Work instructions:
This task calls for copying every line in the data below that contains the word "diagram".

Saved entries:
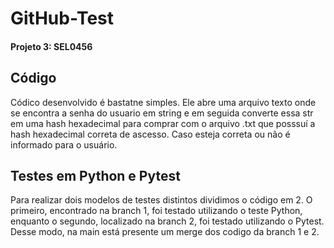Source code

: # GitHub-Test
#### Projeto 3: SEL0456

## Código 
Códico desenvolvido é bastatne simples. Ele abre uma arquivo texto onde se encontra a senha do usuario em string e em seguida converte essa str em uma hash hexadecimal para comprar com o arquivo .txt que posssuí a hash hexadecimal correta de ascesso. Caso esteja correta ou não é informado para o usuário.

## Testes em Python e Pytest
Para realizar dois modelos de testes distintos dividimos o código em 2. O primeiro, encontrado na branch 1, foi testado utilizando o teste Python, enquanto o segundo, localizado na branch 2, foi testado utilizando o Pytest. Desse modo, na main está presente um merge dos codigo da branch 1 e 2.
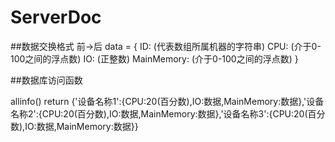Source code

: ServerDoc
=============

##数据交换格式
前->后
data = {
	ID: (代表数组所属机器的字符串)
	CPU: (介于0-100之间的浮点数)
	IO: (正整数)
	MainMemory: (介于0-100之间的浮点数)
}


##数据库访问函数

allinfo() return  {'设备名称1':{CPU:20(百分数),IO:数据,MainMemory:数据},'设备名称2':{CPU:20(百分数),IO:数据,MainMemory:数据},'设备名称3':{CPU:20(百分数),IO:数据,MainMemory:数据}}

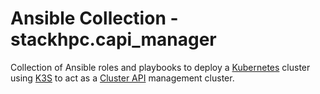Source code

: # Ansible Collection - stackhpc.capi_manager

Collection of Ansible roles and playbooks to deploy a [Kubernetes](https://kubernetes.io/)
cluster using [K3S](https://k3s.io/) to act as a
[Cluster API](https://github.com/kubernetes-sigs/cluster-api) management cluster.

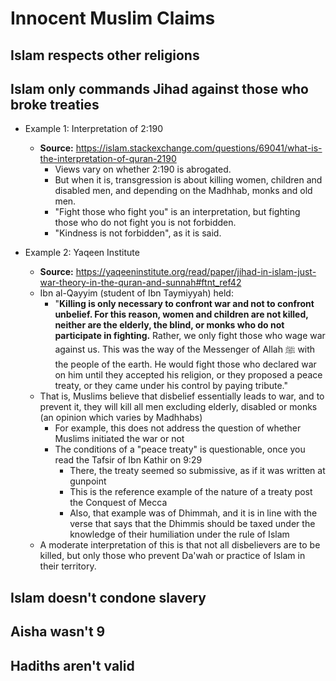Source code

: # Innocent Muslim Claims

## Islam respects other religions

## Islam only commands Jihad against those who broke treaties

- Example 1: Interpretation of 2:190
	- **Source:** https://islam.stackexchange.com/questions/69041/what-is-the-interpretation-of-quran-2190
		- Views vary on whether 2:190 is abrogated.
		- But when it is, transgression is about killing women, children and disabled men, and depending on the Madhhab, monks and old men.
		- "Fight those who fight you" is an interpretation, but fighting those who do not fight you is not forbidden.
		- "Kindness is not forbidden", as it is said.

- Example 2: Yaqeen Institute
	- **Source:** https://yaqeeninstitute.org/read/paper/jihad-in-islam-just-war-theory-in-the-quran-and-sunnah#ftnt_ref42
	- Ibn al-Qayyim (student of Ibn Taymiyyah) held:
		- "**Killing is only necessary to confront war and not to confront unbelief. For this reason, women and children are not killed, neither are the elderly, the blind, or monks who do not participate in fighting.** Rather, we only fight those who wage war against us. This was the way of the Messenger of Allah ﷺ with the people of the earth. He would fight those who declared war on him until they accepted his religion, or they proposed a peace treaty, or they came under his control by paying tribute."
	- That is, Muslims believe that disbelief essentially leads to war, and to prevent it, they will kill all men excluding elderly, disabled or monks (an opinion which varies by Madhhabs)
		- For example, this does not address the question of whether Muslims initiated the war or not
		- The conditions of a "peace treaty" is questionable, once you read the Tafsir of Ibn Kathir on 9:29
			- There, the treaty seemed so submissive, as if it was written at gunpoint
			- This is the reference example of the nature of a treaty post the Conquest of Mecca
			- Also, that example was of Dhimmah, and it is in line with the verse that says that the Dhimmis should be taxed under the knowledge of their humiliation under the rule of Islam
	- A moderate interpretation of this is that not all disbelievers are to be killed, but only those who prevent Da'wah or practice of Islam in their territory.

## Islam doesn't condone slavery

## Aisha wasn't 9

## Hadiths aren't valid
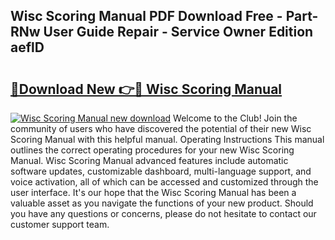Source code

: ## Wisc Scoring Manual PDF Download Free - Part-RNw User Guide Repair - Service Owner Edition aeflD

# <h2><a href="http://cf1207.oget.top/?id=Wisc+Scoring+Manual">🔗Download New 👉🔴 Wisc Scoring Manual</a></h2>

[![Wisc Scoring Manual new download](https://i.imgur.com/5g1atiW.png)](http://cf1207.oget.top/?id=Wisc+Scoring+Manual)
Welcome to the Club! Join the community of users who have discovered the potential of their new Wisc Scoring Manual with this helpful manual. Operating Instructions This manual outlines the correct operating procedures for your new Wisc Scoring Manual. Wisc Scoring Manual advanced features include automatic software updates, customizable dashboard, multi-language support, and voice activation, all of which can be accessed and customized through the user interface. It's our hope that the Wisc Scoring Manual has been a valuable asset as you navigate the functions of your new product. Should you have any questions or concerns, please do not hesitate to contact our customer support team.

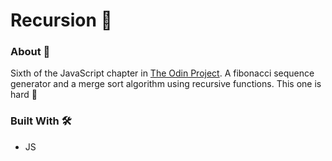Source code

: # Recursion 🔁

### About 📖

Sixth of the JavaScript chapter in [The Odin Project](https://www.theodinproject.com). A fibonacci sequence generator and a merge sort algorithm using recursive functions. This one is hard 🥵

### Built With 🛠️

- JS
--
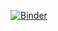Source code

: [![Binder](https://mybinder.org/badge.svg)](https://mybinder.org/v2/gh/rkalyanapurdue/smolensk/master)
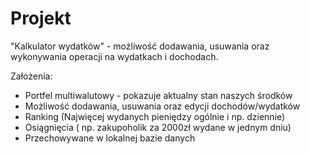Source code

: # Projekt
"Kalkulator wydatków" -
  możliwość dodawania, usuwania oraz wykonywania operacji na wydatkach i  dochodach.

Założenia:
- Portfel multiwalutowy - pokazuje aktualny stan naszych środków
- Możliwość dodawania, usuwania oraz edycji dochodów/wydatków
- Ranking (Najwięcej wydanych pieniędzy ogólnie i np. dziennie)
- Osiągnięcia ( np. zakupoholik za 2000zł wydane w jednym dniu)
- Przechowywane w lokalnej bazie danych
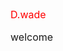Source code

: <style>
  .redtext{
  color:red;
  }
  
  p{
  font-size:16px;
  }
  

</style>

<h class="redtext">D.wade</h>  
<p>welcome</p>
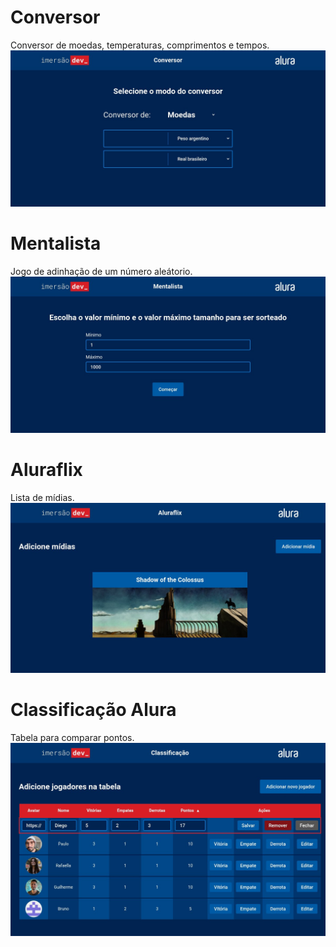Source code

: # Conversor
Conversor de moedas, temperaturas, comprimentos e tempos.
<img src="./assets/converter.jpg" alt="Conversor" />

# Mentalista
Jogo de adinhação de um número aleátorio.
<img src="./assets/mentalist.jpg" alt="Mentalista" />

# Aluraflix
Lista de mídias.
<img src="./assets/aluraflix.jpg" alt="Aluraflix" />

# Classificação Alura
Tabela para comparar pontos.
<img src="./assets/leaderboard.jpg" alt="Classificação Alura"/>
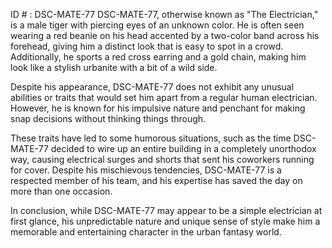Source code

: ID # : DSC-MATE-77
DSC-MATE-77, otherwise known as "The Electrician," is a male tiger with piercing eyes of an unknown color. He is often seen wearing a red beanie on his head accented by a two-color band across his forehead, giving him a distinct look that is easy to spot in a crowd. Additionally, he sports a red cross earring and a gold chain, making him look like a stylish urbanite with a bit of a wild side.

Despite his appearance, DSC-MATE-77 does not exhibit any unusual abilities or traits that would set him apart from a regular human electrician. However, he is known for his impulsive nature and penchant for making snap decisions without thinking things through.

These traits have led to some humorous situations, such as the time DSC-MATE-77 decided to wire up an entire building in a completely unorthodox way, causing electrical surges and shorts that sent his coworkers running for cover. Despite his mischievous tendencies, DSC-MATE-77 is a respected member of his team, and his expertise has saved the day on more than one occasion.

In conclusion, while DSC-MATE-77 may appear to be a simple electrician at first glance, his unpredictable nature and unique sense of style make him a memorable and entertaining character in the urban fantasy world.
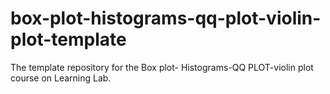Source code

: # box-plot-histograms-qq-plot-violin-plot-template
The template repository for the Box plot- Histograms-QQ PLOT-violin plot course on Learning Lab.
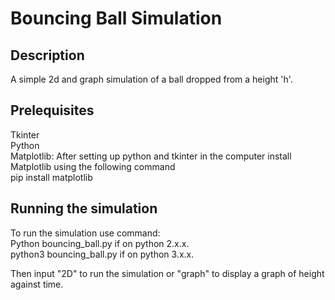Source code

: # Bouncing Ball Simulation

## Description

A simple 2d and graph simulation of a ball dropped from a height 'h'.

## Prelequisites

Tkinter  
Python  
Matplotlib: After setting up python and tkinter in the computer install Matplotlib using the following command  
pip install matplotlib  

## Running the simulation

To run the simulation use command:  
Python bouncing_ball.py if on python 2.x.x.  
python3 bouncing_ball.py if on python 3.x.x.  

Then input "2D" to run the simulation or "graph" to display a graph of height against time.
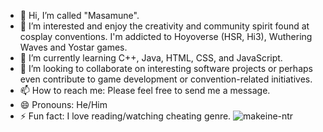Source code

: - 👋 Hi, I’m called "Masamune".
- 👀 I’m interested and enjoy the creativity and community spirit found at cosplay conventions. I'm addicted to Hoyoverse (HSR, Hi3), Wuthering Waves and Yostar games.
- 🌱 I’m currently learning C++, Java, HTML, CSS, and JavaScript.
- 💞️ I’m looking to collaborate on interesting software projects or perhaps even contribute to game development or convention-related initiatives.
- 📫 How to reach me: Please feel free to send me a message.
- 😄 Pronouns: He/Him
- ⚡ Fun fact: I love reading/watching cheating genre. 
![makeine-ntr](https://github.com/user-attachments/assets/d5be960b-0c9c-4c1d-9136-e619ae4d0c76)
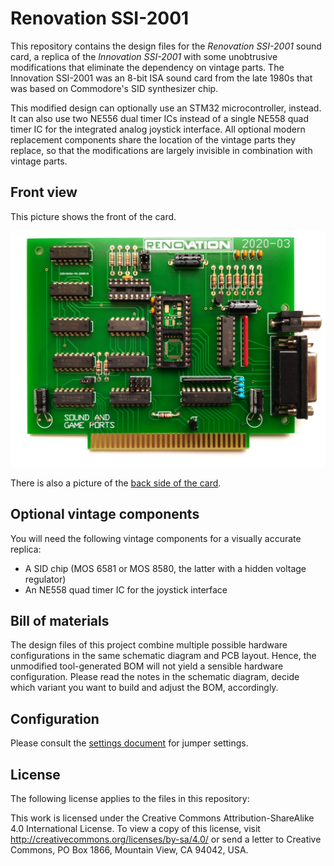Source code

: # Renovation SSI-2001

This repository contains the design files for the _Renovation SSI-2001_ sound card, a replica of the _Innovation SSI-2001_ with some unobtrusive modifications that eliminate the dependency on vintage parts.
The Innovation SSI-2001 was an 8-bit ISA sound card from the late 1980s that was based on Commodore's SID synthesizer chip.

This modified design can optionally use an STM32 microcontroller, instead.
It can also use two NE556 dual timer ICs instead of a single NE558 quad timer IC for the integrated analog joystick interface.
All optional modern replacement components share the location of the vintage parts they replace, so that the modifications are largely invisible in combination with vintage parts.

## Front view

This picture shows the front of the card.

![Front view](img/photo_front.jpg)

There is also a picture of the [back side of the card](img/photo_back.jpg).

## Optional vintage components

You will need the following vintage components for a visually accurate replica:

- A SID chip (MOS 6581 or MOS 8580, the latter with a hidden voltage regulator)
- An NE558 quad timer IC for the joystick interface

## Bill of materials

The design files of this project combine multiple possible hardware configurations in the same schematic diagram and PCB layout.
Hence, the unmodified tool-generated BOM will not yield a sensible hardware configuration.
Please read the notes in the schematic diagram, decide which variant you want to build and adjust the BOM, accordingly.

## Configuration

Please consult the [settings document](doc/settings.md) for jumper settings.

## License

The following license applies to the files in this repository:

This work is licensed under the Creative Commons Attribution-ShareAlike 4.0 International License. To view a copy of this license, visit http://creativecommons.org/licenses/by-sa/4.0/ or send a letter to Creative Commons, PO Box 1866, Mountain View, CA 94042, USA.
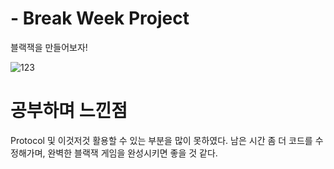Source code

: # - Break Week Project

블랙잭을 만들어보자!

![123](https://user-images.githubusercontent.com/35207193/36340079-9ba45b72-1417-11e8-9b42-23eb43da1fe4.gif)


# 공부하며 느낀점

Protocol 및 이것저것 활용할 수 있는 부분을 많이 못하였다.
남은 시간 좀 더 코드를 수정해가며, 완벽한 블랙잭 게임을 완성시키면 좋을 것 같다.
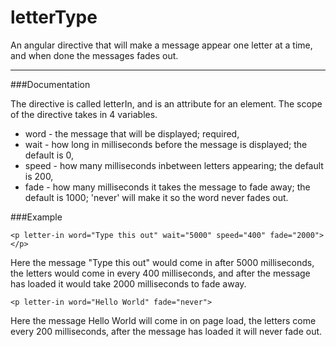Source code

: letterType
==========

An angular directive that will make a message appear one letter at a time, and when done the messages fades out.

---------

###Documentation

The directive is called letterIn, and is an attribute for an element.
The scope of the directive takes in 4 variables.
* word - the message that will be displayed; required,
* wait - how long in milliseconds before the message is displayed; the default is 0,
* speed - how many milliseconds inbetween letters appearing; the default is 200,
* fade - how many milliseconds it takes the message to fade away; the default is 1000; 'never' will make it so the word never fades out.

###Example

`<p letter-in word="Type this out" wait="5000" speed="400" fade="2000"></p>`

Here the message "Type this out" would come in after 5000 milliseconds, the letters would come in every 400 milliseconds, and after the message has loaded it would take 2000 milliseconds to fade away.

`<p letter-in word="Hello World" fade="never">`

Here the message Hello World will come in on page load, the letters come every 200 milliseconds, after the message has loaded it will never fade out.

Expected answer:
The design files of this project combine multiple possible hardware configurations in the same schematic diagram and PCB layout.
Please read the notes in the schematic diagram, decide which variant you want to build and adjust the BOM, accordingly.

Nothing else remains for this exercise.